■ The task ■
Output each of the entries exactly, skipping every picture they contain.

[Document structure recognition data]
┌────────

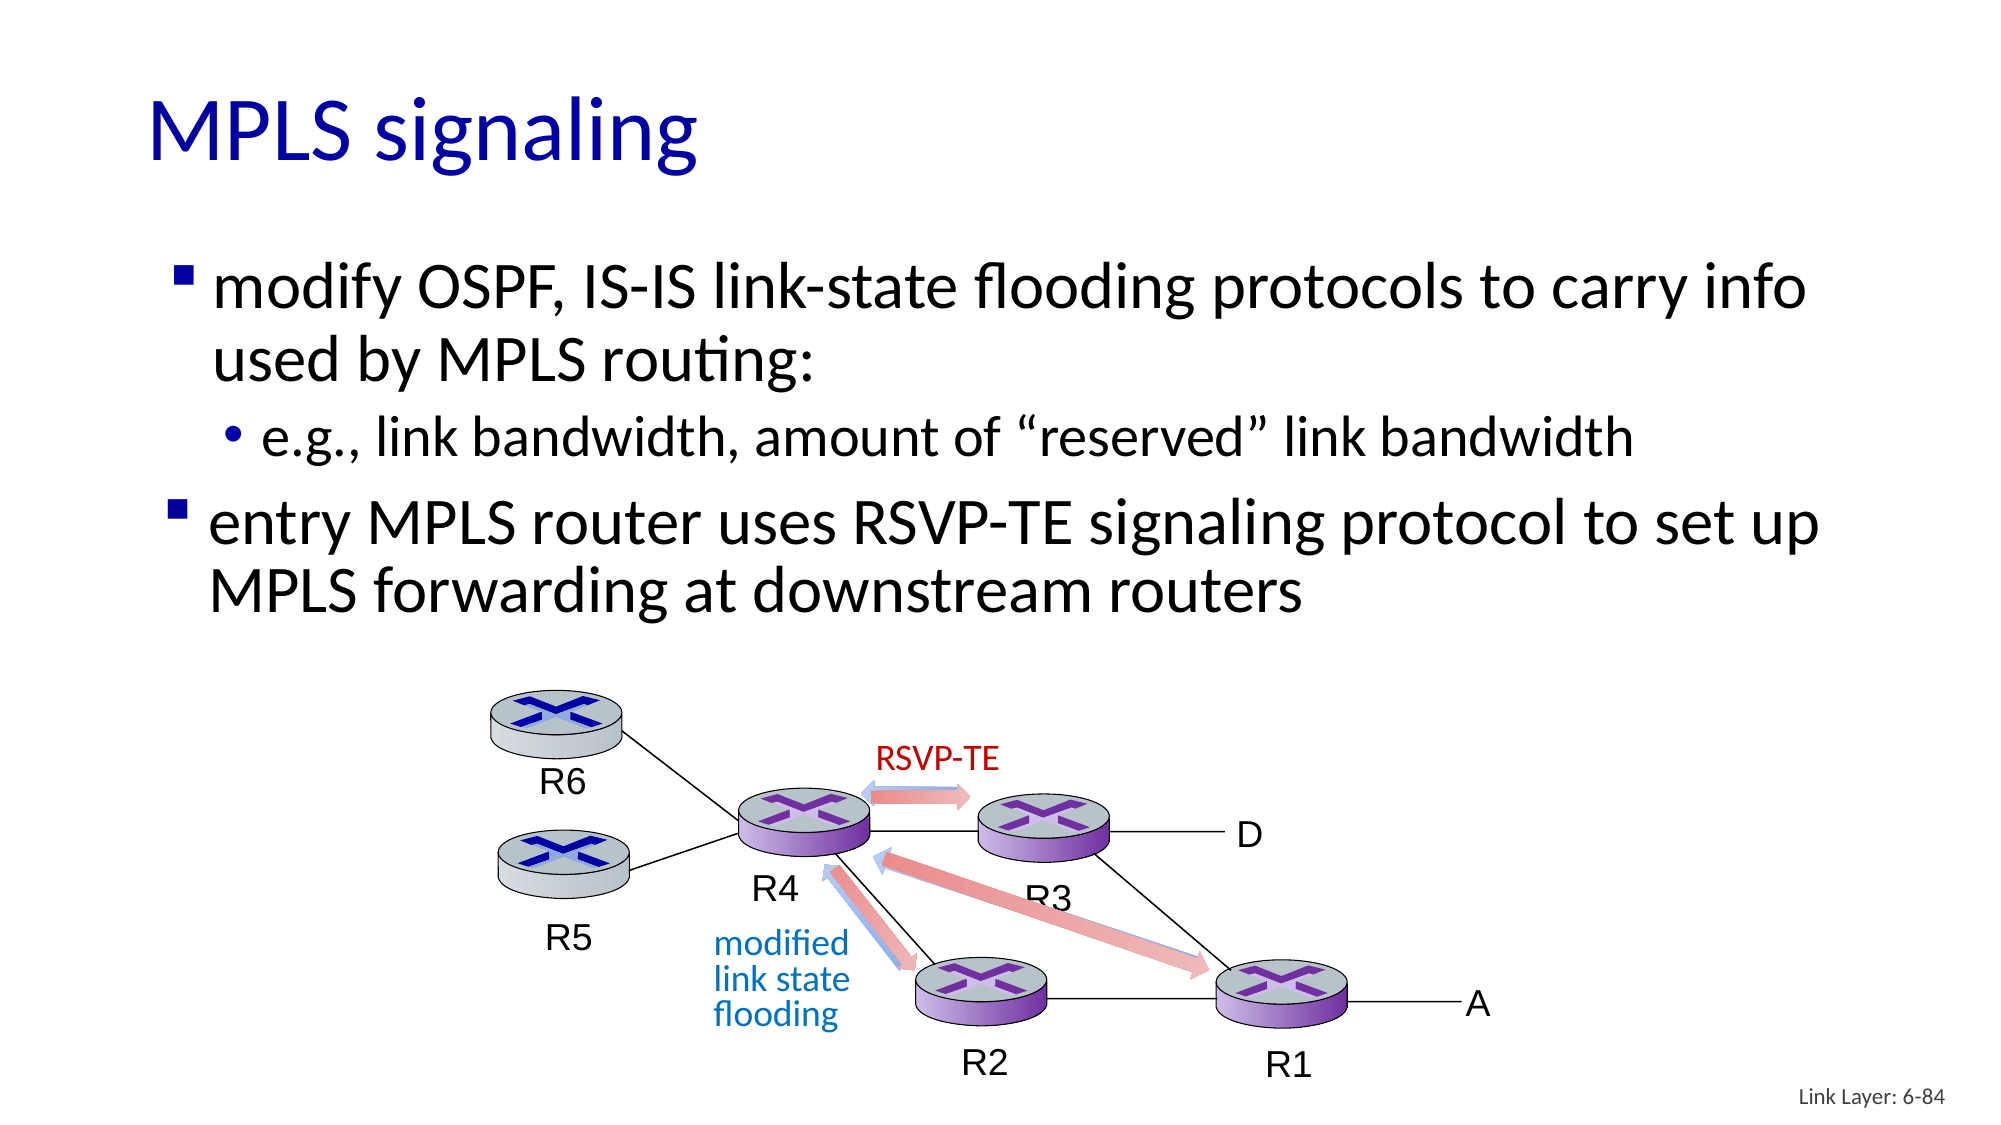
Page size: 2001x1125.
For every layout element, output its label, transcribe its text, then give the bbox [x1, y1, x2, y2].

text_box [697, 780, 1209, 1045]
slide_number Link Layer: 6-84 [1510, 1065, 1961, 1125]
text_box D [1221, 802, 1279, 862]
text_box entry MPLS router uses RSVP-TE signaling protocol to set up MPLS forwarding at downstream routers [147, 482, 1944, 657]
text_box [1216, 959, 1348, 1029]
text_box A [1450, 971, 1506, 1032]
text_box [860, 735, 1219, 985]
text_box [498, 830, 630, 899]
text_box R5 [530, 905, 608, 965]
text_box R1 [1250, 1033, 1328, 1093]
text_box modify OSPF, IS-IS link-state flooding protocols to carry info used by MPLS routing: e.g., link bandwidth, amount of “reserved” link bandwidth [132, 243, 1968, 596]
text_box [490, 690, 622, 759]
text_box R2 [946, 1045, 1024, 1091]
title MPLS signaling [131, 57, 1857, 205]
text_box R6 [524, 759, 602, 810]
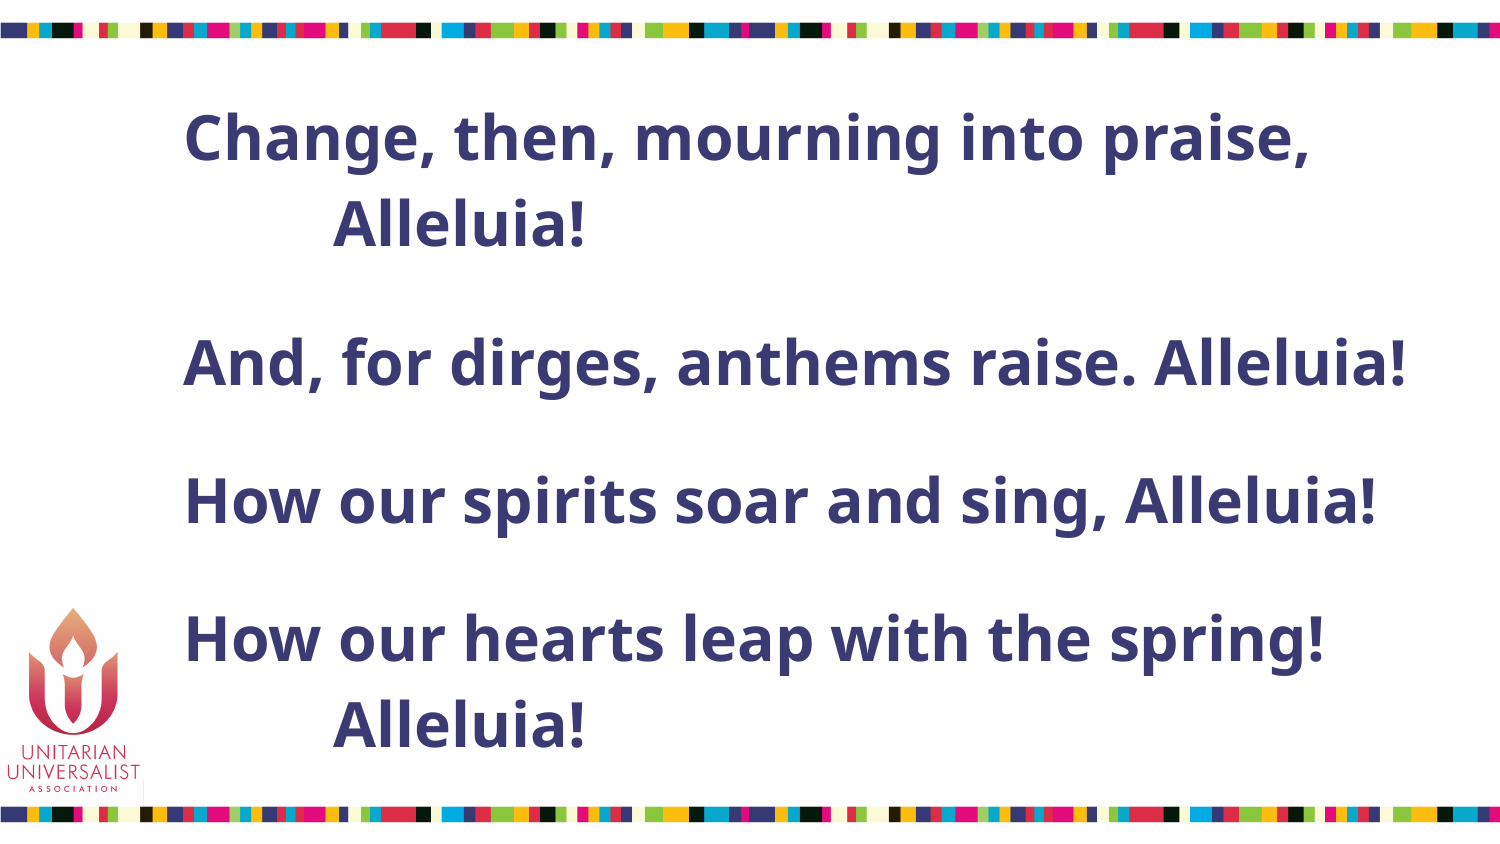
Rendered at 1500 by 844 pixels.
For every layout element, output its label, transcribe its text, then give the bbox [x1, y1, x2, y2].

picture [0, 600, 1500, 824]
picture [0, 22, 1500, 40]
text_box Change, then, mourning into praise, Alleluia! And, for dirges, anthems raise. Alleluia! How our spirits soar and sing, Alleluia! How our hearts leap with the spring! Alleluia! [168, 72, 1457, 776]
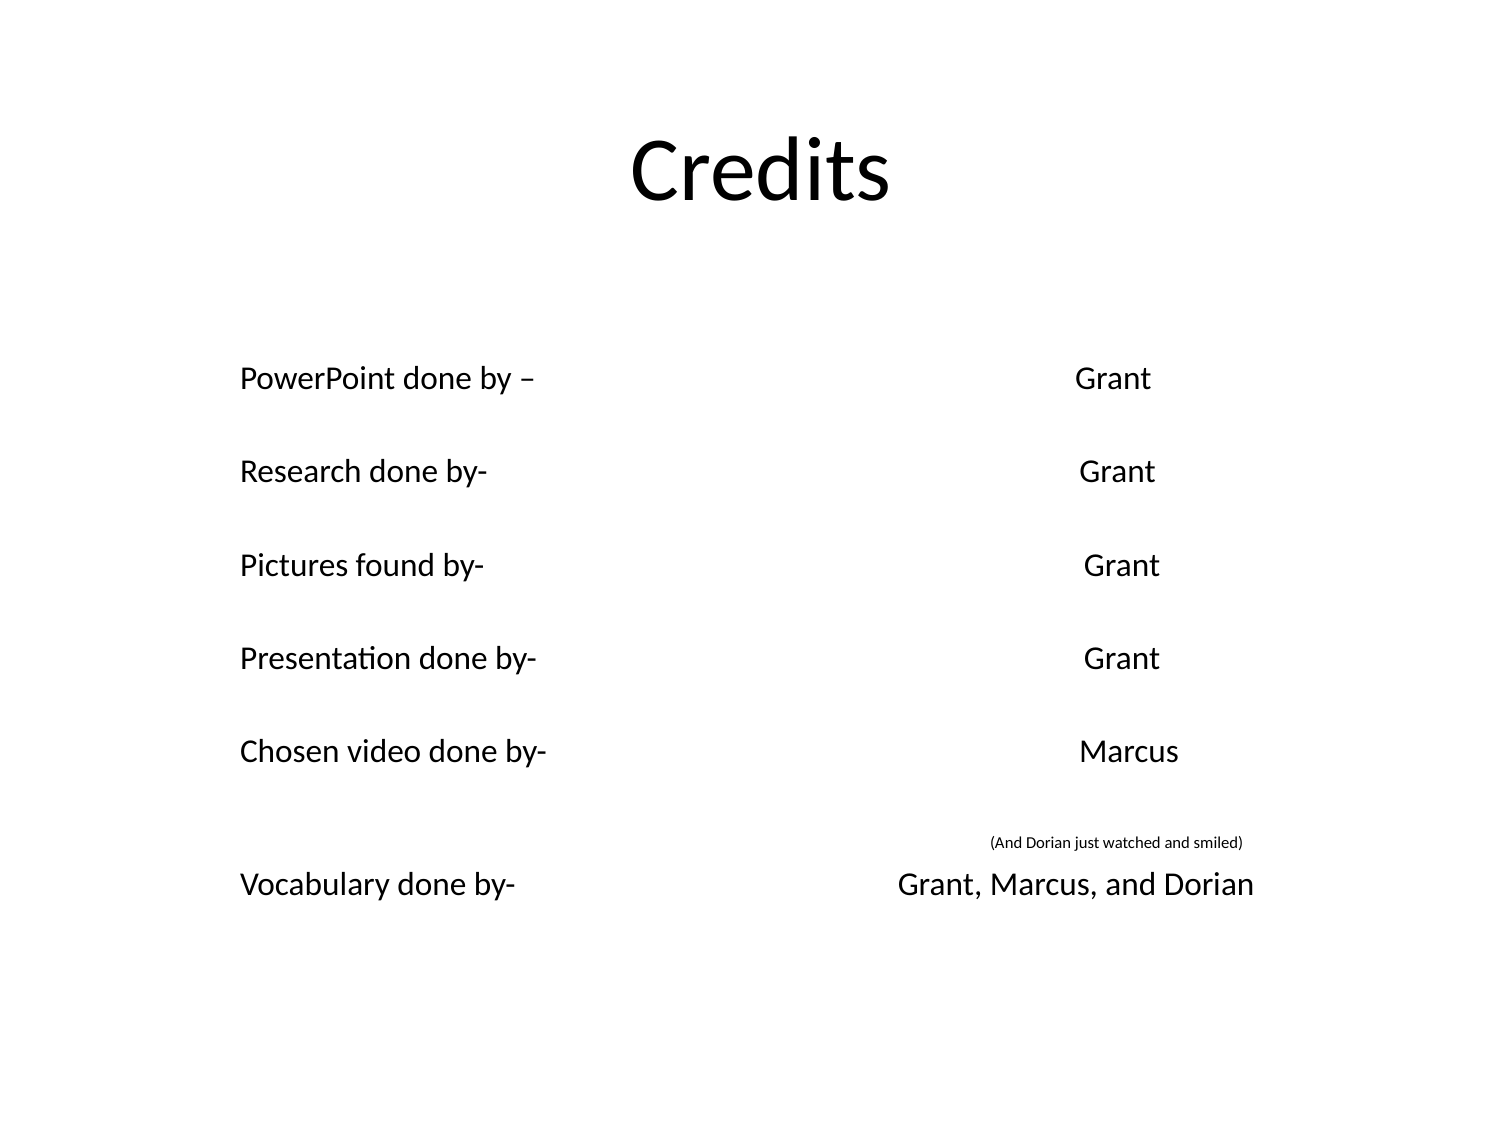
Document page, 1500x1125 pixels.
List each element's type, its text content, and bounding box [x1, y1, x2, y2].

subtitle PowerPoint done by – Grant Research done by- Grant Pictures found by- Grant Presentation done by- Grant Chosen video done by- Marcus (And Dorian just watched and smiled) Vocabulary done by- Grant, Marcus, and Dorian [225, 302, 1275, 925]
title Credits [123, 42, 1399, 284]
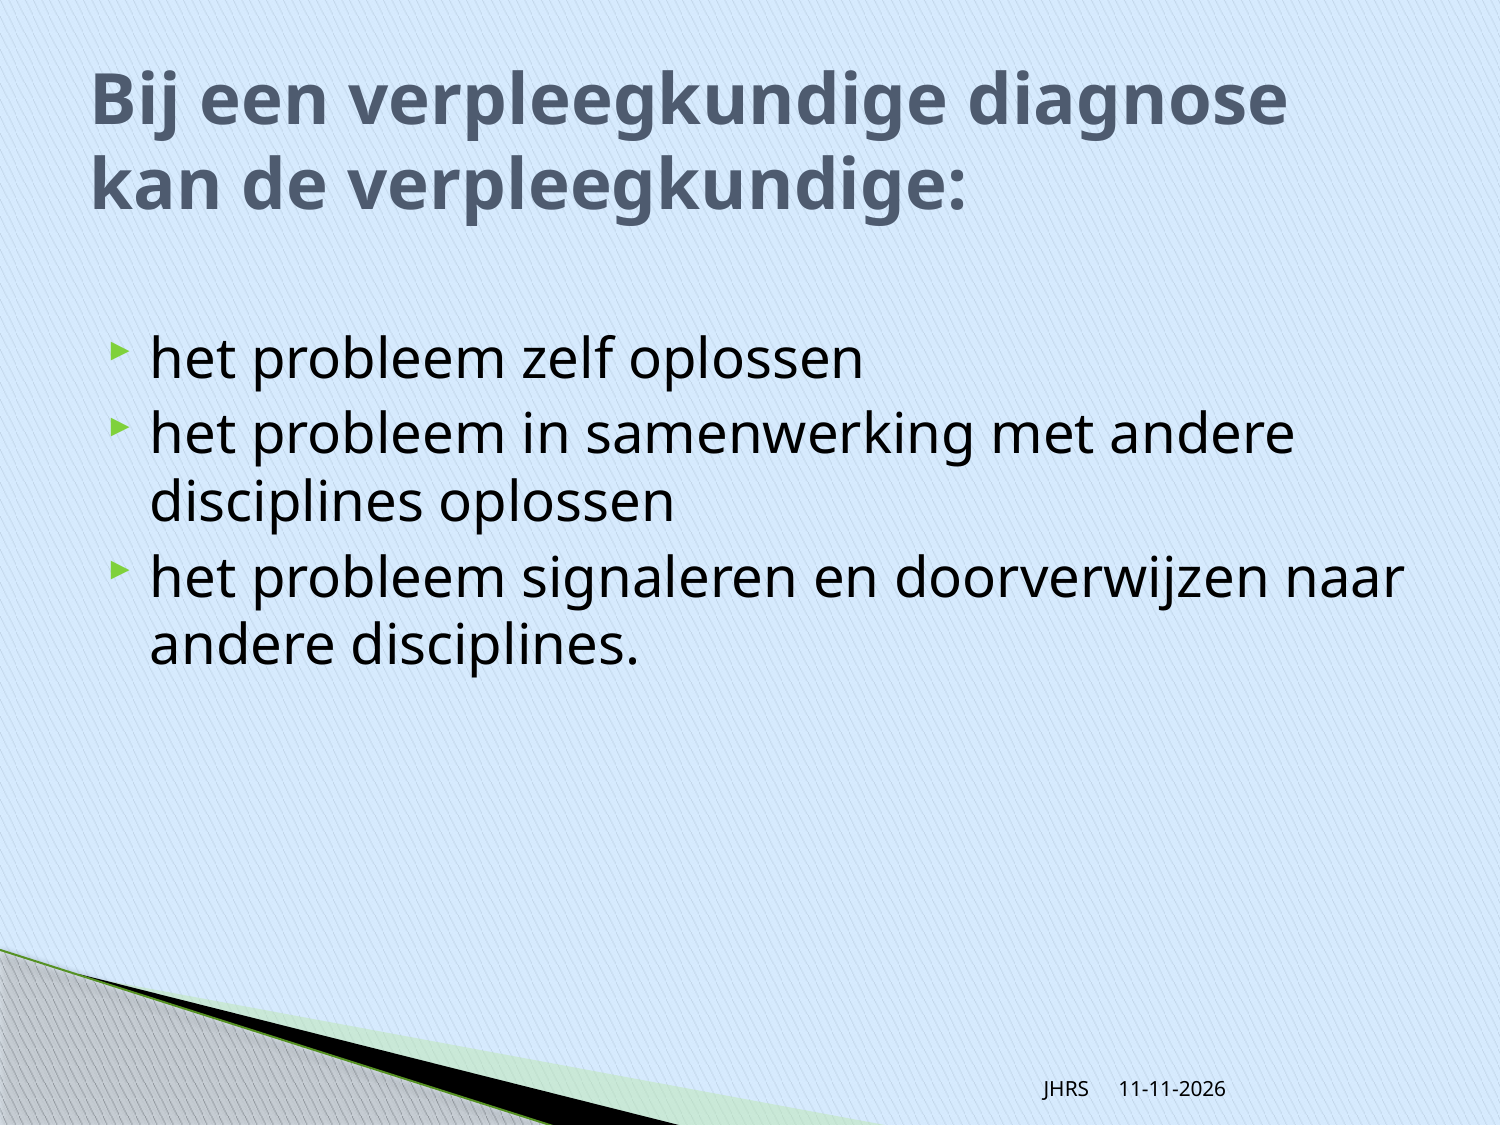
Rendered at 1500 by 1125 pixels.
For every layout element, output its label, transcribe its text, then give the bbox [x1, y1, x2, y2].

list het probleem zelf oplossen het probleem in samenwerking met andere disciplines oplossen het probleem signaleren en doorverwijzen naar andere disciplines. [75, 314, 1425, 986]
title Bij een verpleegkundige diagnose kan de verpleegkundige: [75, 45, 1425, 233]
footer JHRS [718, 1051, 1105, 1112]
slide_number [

└────────

■ Result of this task ■
Page size: 2001x1125.
For every layout element, output its label, transcribe its text, then give the bbox [x1, y1, x2, y2].

text_box [697, 780, 1209, 1045]
slide_number Link Layer: 6-84 [1510, 1065, 1961, 1125]
text_box D [1221, 802, 1279, 862]
text_box entry MPLS router uses RSVP-TE signaling protocol to set up MPLS forwarding at downstream routers [147, 482, 1944, 657]
text_box [1216, 959, 1348, 1029]
text_box A [1450, 971, 1506, 1032]
text_box [860, 735, 1219, 985]
text_box [498, 830, 630, 899]
text_box R5 [530, 905, 608, 965]
text_box R1 [1250, 1033, 1328, 1093]
text_box modify OSPF, IS-IS link-state flooding protocols to carry info used by MPLS routing: e.g., link bandwidth, amount of “reserved” link bandwidth [132, 243, 1968, 596]
text_box [490, 690, 622, 759]
text_box R2 [946, 1045, 1024, 1091]
title MPLS signaling [131, 57, 1857, 205]
text_box R6 [524, 759, 602, 810]
Rendered at 1500 by 844 pixels.
For every layout element, output its label, transcribe its text, then give the bbox [x1, y1, x2, y2].

picture [0, 600, 1500, 824]
picture [0, 22, 1500, 40]
text_box Change, then, mourning into praise, Alleluia! And, for dirges, anthems raise. Alleluia! How our spirits soar and sing, Alleluia! How our hearts leap with the spring! Alleluia! [168, 72, 1457, 776]
Document page, 1500x1125 pixels.
List each element's type, its text content, and bounding box [x1, y1, x2, y2].

subtitle PowerPoint done by – Grant Research done by- Grant Pictures found by- Grant Presentation done by- Grant Chosen video done by- Marcus (And Dorian just watched and smiled) Vocabulary done by- Grant, Marcus, and Dorian [225, 302, 1275, 925]
title Credits [123, 42, 1399, 284]
Rendered at 1500 by 1125 pixels.
For every layout element, output its label, transcribe its text, then give the bbox [x1, y1, x2, y2].

list het probleem zelf oplossen het probleem in samenwerking met andere disciplines oplossen het probleem signaleren en doorverwijzen naar andere disciplines. [75, 314, 1425, 986]
title Bij een verpleegkundige diagnose kan de verpleegkundige: [75, 45, 1425, 233]
footer JHRS [718, 1051, 1105, 1112]
slide_number [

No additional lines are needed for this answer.